→ WHAT YOU WILL DO
Reproduce verbatim every line from the start of the records through the line containing "picture [241, 262, 1512, 1208]", inclusive.

→ STORED RECORDS

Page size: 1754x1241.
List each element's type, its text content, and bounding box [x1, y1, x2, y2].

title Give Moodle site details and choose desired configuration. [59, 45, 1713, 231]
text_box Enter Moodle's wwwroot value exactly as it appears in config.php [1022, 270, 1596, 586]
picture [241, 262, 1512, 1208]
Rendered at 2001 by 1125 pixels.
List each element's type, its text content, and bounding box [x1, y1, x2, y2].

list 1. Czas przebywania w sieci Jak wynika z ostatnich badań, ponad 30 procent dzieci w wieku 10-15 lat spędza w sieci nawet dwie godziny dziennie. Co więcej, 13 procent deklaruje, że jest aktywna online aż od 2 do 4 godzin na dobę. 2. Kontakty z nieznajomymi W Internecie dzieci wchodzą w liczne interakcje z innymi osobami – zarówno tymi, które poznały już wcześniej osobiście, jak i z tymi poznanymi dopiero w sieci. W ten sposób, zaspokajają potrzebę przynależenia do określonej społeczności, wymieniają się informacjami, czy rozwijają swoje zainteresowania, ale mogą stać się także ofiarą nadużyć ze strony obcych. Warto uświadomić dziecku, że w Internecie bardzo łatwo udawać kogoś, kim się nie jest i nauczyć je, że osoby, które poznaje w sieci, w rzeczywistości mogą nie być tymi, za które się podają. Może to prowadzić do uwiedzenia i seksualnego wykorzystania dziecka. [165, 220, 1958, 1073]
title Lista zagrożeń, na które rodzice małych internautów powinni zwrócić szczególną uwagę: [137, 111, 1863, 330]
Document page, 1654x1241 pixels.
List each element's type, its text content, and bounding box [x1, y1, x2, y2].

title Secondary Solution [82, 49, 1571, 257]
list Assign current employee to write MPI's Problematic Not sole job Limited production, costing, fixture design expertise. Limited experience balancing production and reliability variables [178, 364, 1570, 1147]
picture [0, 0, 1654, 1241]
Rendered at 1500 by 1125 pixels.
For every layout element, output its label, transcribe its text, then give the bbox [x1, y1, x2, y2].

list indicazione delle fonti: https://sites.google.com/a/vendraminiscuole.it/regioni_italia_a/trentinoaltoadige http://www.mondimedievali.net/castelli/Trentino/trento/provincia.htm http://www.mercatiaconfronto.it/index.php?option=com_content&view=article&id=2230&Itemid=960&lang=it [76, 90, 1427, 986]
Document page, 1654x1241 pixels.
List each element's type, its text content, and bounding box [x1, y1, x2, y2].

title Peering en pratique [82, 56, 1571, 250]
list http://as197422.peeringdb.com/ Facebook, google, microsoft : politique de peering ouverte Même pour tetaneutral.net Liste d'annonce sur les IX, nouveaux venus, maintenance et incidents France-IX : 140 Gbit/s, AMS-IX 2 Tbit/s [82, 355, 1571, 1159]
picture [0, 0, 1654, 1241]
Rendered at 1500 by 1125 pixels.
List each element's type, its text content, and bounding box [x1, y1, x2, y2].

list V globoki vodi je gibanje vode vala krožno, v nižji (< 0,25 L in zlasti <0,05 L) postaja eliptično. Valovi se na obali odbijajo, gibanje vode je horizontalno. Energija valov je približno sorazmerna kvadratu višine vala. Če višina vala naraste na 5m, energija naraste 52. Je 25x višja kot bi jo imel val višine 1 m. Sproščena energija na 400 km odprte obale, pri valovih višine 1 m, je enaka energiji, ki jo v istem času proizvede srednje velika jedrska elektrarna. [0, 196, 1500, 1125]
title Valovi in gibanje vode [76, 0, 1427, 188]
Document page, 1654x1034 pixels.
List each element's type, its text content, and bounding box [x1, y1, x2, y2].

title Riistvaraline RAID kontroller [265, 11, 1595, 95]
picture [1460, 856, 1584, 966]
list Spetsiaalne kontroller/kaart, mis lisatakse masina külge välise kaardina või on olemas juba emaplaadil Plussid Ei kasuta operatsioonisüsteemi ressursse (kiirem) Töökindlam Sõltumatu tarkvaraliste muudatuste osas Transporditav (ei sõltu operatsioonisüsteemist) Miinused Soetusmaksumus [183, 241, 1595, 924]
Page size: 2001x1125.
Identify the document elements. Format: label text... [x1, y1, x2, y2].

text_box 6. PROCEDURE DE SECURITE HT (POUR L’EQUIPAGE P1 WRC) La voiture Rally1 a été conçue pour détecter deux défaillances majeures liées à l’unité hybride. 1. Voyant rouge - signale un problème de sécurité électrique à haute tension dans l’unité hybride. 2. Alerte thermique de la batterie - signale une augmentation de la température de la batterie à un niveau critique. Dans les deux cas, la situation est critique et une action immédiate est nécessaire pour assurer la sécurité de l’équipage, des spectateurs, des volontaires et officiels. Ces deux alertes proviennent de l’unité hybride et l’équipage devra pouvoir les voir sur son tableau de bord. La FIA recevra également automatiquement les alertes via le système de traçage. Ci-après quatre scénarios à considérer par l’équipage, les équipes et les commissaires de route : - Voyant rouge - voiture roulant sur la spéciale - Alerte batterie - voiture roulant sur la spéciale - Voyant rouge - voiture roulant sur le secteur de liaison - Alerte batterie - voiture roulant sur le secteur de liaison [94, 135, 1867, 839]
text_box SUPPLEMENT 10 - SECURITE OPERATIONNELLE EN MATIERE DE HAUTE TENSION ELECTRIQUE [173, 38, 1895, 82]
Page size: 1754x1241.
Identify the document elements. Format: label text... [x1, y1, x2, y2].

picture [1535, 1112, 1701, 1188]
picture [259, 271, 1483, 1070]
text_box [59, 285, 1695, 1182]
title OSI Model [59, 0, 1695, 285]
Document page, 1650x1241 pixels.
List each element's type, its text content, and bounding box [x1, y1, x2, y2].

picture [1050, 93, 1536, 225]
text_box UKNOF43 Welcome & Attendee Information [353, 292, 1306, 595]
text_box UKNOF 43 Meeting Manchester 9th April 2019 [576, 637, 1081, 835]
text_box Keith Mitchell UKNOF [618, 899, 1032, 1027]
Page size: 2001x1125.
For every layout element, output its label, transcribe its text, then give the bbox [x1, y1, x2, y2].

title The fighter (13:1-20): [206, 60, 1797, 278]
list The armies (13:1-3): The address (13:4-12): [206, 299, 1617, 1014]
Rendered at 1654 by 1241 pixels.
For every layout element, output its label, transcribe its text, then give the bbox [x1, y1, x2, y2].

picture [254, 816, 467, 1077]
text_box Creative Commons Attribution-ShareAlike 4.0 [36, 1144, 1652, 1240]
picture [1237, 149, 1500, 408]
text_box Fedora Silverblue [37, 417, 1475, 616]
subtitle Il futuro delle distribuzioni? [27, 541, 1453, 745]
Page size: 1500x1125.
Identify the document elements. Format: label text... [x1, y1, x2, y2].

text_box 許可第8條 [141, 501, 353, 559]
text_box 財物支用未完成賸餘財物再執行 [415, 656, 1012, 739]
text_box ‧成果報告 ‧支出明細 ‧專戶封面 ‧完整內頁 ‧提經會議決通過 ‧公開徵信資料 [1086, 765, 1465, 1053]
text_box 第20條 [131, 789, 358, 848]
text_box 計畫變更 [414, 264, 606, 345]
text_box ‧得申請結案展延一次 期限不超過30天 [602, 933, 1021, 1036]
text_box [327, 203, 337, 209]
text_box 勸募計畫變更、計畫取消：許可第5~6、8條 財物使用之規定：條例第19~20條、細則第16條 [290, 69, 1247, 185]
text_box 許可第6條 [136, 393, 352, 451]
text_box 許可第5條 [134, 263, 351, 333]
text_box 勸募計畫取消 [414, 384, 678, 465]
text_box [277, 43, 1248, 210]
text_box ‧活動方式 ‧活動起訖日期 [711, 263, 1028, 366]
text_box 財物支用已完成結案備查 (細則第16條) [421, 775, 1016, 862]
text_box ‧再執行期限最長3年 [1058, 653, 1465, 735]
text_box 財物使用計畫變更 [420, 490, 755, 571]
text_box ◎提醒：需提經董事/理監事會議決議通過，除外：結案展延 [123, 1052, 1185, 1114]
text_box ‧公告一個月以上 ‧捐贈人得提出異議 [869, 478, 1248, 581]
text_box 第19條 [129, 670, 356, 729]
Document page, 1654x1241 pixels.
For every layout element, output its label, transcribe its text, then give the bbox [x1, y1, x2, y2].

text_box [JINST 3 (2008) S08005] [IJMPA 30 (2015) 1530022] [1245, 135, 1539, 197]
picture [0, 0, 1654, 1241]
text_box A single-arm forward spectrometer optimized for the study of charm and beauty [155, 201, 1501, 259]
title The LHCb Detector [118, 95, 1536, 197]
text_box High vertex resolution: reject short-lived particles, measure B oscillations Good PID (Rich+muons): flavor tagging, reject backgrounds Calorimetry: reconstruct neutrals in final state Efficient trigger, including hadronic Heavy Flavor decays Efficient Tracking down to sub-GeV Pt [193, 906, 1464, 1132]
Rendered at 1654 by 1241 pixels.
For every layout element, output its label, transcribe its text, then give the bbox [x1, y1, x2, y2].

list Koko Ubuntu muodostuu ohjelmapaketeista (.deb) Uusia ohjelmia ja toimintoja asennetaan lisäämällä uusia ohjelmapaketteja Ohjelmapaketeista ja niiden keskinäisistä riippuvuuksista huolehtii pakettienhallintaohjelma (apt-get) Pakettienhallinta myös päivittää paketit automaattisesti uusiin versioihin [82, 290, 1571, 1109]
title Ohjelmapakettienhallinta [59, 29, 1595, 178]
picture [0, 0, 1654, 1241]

→ THE REPLY
Page size: 1754x1241.
List each element's type, its text content, and bounding box [x1, y1, x2, y2].

title Give Moodle site details and choose desired configuration. [59, 45, 1713, 231]
text_box Enter Moodle's wwwroot value exactly as it appears in config.php [1022, 270, 1596, 586]
picture [241, 262, 1512, 1208]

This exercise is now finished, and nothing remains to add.